As an example, under outstanding pollination conditions in 2014, Nafziger says almost no tip-back was seen; ears were filled out to the very end of the cob. “There was much more tip-back in 2015, but kernel counts per acre and yields were as high in many areas in 2015 as in 2014. While we don’t think that having some tip-back is necessary to show that the ear had ‘extra’ room in case it was needed it, it’s much more common to see some tip-back than to see none. We certainly don’t consider tip-back to be a problem if kernels numbers are high,” he says.

Nafziger adds that what matters for yield is the number of kernels per acre that fill, along with the ability of the crop to fill them completely. “So 34,000 ears each with 16 rows of kernels and 35 kernels per row should produce yields in the vicinity of 220 bushels, even if most cobs have ‘room’ on the end for another 50 or 100 kernels. At high yield levels when all of the nutrients the plant produces go to fill kernels, having more kernels may mean that kernels stay smaller, and yield may not change much,” he says.

Nafziger says he is seeing some signs that kernel numbers in some fields may not be as high as expected. In one field on South Farm near Urbana he found tall plants and green leaves, but ears with fewer than 400 kernels per ear, or yield potential of perhaps 160 bushels per acre. In another field with similar soil planted at the same time with slightly lower population, plants were not quite as tall, stalks were larger in diameter, and ears were more uniform in size. Ears show a small amount of tip-back, but with an average of about 600 kernels per ear, this field should yield 225 bushels per acre or more, he says.

“There are no obvious reasons why similar fields planted at about the same time should have such different kernel numbers and yield potential,” Nafziger explains. “The field with lower yield potential has a number of different hybrids and most seem to show some degree of the same problem, so hybrid doesn’t appear to be the main difference. Both fields emerged well and have had good uniformity and dark green leaves from the beginning.

“Variability in ear size and placement suggests that plant-to-plant competition began early and increased during vegetative growth, eventually showing up as non-uniform ear development and lower kernel numbers. Temperatures in May and June were warm and there was a lot of sunshine.
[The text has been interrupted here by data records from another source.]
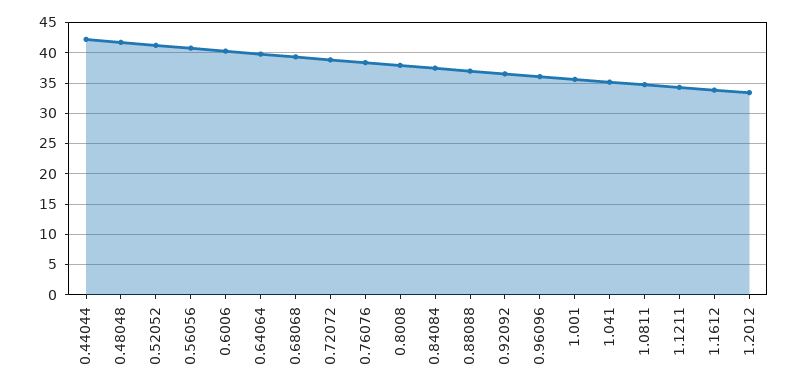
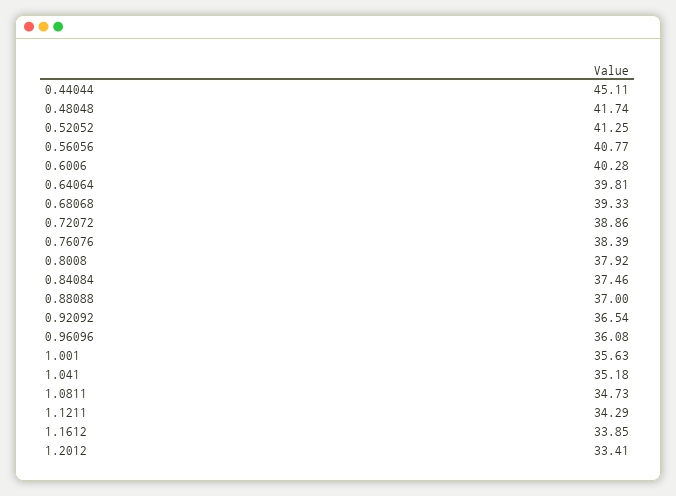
  {
-   "0.44044": 42,
+   "0.44044": 45.11,
    "0.48048": 41.74,
    "0.52052": 41.25,
    "0.56056": 40.77,
    "0.6006": 40.28,
    "0.64064": 39.81,
    "0.68068": 39.33,
    "0.72072": 38.86,
    "0.76076": 38.39,
    "0.8008": 37.92,
    "0.84084": 37.46,
    "0.88088": 37,
    "0.92092": 36.54,
    "0.96096": 36.08,
    "1.001": 35.63,
    "1.041": 35.18,
    "1.0811": 34.73,
    "1.1211": 34.29,
    "1.1612": 33.85,
    "1.2012": 33.41
  }

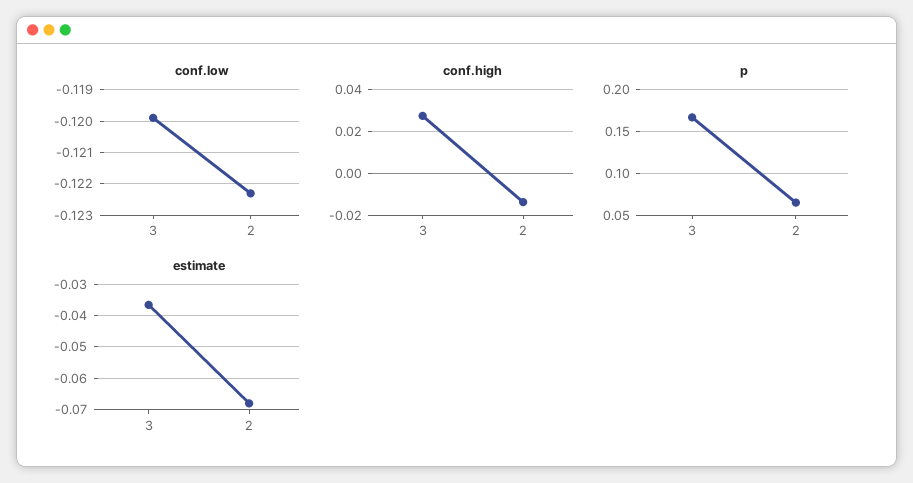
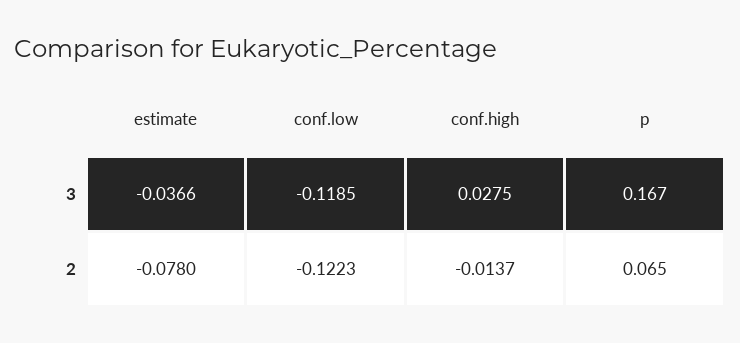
  {
    "conf.low": {
-     "3": -0.12,
+     "3": -0.1185,
      "2": -0.1223
    },
    "conf.high": {
      "3": 0.0275,
      "2": -0.0137
    },
    "p": {
      "3": 0.167,
      "2": 0.065
    },
    "estimate": {
      "3": -0.0366,
-     "2": -0.068
+     "2": -0.078
    }
  }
Rainfall both months was near normal, but the latter half of June was dry, which could have meant more underground competition,” he says.

The crop appears to have used a lot of resources to grow the plant, including roots as they grew deeper during dry weather in the weeks before pollination. Uniformly warm air and soil temperatures and rapid growth during that period might have meant some diversion of sugars away from ear growth and kernel set, Nafziger says. “It’s also possible that uptake of water was slightly lower in some soils due to texture or root growth and uptake, and that the crop in such soils experienced a little more stress.

“Although we can’t do anything to change kernel numbers now, it is worthwhile to visit each field to note kernel number and other plant characteristics that can help explain what happened in different fields. While the Illinois corn crop condition overall remains good, some fields may have disappointing kernel numbers even on plants that continue to look very good. Note which hybrids show this, but given that this may be a one-time phenomenon, be cautious about discarding hybrids, especially those that have been top-yielding in the past,” he adds.